Work order:
Return only the lines below starting at the line containing "focal_35mm: 28" and ending at the line containing "exposure_s: 1/143", both included, exactly as they are and with no pictures.

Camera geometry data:
*** Block opens ***

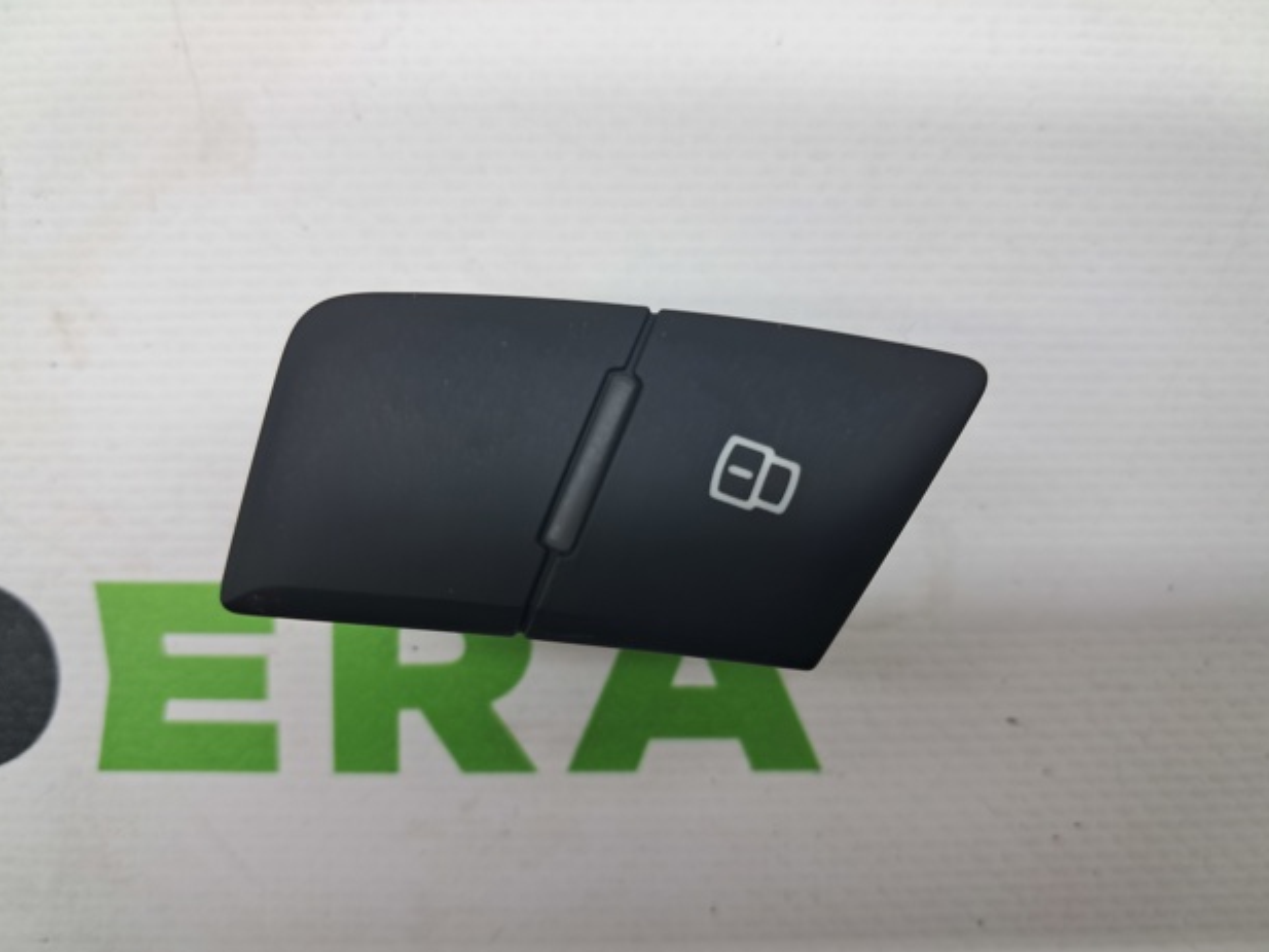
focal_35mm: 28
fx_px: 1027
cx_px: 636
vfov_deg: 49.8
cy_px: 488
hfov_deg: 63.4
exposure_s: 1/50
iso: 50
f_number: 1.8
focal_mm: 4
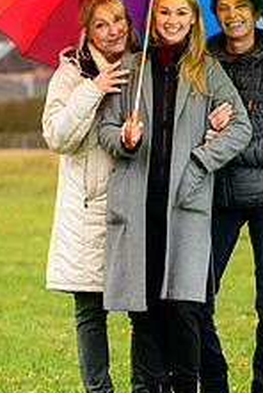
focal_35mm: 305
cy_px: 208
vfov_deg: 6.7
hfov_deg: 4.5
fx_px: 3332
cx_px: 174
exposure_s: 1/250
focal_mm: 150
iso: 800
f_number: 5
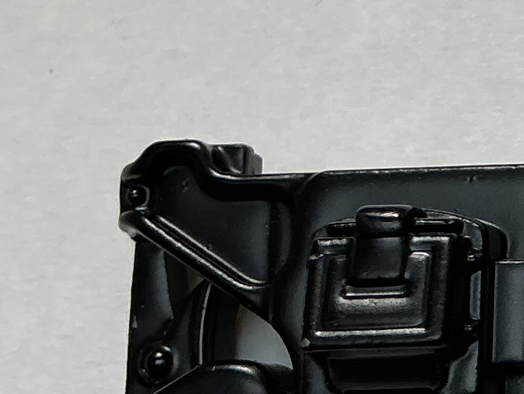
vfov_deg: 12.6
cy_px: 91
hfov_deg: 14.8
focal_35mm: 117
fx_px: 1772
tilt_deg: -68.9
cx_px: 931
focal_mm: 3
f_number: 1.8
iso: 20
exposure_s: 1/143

*** Block closes ***
*** Block opens ***

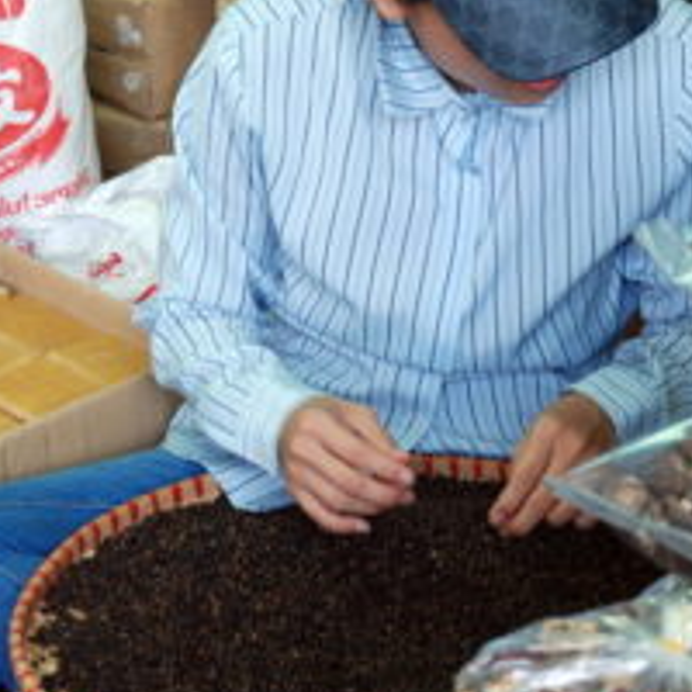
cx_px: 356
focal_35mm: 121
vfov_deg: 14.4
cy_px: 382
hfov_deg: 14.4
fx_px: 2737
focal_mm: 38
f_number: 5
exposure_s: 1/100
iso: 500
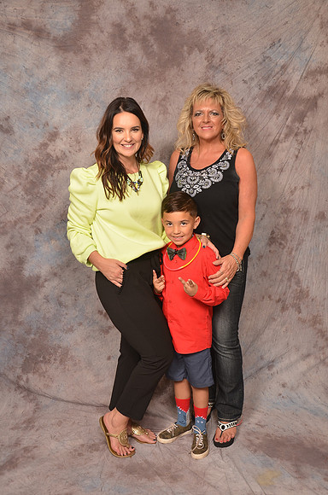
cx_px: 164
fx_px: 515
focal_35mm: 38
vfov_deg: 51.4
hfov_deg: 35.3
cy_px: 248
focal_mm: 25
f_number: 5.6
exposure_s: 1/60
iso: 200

*** Block closes ***

Exercise result:
focal_35mm: 28
fx_px: 1027
cx_px: 636
vfov_deg: 49.8
cy_px: 488
hfov_deg: 63.4
exposure_s: 1/50
iso: 50
f_number: 1.8
focal_mm: 4
focal_35mm: 305
cy_px: 208
vfov_deg: 6.7
hfov_deg: 4.5
fx_px: 3332
cx_px: 174
exposure_s: 1/250
focal_mm: 150
iso: 800
f_number: 5
vfov_deg: 12.6
cy_px: 91
hfov_deg: 14.8
focal_35mm: 117
fx_px: 1772
tilt_deg: -68.9
cx_px: 931
focal_mm: 3
f_number: 1.8
iso: 20
exposure_s: 1/143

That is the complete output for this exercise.